> [What to do] In the data that follows, find each line containing "Right" and copy it.

> [Exercise input]
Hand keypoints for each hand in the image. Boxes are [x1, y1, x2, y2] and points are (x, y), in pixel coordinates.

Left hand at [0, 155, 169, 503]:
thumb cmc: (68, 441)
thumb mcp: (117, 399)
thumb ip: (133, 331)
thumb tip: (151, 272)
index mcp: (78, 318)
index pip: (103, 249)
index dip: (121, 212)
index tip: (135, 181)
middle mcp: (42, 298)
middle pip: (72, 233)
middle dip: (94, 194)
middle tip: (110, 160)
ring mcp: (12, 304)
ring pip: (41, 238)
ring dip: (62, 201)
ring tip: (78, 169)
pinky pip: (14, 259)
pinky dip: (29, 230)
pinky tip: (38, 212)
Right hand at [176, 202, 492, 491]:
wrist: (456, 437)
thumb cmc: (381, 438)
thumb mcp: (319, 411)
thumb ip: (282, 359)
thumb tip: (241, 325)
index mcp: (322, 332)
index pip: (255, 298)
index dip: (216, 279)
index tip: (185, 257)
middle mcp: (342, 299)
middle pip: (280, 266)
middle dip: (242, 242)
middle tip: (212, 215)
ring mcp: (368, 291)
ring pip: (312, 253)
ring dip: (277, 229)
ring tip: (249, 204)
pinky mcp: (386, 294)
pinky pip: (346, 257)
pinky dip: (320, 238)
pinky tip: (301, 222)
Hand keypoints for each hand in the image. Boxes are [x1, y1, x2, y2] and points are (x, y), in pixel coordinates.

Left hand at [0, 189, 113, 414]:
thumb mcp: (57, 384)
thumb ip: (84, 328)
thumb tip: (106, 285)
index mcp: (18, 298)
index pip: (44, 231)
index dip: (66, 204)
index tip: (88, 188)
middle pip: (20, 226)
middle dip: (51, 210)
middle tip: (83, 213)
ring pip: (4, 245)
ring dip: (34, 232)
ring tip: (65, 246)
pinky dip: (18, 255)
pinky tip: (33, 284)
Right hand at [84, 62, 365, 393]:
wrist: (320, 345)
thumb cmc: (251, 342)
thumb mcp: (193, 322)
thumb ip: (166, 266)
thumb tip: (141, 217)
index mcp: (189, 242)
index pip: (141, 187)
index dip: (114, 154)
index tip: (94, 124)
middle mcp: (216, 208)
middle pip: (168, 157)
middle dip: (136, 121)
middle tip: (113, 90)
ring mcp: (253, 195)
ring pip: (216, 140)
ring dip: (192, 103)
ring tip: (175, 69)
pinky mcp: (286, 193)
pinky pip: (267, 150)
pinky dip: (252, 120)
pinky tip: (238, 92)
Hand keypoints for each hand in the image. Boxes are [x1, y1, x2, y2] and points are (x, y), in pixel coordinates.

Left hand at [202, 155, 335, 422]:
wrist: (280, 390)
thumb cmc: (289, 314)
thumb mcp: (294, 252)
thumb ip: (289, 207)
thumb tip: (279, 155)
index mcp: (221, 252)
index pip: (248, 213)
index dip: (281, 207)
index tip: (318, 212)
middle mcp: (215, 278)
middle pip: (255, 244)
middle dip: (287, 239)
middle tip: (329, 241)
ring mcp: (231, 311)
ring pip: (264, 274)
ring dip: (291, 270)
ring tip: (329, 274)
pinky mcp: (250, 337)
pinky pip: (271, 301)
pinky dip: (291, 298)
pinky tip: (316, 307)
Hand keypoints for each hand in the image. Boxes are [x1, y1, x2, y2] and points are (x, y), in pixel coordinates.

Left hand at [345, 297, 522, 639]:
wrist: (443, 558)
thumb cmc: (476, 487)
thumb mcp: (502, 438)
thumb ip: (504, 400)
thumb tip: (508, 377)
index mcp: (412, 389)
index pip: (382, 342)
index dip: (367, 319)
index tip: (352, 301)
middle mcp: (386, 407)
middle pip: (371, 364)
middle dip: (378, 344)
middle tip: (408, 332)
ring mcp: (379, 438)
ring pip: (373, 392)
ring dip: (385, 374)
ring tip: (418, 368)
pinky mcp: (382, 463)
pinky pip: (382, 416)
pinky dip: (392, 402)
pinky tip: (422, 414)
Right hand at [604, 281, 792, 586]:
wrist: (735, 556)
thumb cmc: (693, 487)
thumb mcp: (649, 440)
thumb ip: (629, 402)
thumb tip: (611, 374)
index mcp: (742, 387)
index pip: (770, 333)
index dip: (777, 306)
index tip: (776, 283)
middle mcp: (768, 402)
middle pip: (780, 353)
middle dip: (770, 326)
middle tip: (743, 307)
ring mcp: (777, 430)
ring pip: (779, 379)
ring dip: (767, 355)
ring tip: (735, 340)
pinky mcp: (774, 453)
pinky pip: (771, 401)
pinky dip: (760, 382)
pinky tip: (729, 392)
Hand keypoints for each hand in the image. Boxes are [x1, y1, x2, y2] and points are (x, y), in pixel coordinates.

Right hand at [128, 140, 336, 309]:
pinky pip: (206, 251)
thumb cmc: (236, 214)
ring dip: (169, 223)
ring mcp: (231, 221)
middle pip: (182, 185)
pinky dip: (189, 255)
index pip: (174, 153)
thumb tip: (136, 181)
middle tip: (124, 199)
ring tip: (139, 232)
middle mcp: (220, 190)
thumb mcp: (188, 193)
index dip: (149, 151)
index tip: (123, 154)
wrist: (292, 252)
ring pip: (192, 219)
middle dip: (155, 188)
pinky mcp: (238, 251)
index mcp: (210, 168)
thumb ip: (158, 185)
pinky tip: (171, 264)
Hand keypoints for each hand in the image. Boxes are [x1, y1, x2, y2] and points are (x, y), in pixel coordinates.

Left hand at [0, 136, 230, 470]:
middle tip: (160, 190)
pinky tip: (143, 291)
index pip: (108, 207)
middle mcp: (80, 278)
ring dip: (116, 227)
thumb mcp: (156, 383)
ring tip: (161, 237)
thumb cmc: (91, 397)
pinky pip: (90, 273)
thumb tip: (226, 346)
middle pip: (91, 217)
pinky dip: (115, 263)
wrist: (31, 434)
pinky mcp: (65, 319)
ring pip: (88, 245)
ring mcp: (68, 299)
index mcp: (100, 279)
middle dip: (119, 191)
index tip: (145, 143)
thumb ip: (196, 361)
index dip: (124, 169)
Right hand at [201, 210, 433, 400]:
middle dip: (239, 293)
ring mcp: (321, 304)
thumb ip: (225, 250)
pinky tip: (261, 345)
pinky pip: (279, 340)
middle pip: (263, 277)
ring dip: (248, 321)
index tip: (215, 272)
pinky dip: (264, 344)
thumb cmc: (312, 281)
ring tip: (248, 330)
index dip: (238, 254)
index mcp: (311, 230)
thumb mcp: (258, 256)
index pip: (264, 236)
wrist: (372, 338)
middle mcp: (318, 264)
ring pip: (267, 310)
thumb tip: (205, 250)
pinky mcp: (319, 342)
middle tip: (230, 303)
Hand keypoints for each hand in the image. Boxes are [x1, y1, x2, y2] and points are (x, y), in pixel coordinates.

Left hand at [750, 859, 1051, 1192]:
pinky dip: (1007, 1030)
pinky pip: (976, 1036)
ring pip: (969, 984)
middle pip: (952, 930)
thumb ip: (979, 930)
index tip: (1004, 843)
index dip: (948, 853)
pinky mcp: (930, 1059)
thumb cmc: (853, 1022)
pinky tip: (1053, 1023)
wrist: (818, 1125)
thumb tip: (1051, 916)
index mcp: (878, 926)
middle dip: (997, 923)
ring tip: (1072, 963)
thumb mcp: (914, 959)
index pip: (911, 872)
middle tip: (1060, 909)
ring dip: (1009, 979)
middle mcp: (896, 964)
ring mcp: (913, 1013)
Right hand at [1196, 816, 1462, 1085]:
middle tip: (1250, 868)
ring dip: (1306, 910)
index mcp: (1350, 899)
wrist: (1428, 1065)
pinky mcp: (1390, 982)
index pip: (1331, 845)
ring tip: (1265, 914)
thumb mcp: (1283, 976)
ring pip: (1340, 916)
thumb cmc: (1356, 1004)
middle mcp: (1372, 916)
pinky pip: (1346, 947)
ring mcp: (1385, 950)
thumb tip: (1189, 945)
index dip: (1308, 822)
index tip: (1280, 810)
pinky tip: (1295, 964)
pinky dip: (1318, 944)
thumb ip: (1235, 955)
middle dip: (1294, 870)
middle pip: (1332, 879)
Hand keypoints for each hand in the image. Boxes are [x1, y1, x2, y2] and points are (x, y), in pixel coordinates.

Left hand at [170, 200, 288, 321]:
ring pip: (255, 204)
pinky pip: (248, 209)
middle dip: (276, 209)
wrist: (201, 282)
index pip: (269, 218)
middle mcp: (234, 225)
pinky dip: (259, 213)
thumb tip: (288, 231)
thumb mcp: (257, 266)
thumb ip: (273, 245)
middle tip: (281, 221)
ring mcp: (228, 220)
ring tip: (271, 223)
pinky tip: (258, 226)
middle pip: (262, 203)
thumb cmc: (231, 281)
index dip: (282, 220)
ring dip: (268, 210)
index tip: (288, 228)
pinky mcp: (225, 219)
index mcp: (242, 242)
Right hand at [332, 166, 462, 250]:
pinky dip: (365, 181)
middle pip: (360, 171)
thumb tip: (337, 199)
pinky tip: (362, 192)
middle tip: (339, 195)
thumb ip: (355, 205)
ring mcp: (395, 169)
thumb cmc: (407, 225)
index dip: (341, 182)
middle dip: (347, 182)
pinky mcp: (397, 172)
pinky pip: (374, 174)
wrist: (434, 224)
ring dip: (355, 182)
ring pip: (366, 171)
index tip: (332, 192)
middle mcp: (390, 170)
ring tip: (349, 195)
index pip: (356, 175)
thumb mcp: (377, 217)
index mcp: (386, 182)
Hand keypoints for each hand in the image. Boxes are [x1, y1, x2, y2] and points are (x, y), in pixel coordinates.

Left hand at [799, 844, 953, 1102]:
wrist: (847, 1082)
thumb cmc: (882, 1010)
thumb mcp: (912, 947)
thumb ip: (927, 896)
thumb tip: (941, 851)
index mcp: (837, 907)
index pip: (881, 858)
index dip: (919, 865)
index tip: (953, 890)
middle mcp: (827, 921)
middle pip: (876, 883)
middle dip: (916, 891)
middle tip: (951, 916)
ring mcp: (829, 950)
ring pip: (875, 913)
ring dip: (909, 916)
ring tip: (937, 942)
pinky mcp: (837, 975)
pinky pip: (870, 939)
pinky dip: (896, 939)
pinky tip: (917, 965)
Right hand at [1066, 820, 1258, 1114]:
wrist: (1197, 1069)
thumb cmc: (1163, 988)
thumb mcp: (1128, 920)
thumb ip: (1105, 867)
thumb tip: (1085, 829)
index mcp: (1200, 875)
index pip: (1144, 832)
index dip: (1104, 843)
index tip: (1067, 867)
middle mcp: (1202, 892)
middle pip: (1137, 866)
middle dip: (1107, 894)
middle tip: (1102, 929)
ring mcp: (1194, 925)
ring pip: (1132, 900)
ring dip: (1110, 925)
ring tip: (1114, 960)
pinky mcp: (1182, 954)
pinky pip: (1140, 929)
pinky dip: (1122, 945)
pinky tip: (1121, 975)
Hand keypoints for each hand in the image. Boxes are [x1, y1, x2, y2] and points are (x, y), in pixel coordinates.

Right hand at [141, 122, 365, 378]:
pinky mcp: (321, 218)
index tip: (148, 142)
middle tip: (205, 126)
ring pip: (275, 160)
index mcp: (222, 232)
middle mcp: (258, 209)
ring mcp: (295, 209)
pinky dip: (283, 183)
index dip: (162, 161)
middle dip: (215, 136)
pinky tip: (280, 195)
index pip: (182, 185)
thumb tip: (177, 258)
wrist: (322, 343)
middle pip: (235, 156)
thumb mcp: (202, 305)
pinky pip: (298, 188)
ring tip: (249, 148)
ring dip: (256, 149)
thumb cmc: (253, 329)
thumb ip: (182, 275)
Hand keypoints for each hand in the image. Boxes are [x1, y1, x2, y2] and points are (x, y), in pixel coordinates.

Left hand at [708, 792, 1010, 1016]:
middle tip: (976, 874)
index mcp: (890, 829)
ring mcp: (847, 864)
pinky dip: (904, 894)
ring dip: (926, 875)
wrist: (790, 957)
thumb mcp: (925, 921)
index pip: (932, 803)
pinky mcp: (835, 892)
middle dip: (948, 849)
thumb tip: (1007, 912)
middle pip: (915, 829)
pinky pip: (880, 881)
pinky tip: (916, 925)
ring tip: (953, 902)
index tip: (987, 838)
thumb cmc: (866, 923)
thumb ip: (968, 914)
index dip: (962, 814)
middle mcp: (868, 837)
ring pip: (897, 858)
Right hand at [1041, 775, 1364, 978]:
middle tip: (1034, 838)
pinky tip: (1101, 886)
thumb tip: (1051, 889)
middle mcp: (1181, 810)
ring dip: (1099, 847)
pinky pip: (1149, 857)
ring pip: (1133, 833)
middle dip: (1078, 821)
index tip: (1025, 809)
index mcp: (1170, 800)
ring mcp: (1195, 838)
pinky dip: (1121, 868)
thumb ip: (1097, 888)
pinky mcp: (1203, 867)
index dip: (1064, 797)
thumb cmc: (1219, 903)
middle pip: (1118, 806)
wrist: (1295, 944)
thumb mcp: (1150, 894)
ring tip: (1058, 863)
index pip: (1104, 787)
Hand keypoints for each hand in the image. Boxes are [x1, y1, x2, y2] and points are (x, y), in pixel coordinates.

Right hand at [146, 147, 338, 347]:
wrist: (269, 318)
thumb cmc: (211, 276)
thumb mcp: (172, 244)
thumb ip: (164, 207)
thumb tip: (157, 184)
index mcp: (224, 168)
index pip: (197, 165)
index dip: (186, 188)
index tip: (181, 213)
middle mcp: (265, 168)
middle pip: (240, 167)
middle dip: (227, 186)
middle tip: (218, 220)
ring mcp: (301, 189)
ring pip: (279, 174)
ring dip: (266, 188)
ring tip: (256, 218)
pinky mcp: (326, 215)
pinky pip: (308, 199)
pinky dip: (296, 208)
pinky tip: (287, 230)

> [Task result]
Right hand at [176, 202, 492, 491]:
Right hand at [84, 62, 365, 393]:
Right hand at [604, 281, 792, 586]:
Right hand at [128, 140, 336, 309]:
Right hand at [201, 210, 433, 400]:
Right hand at [1196, 816, 1462, 1085]:
Right hand at [332, 166, 462, 250]:
Right hand at [1066, 820, 1258, 1114]:
Right hand at [141, 122, 365, 378]:
Right hand at [1041, 775, 1364, 978]:
Right hand at [146, 147, 338, 347]:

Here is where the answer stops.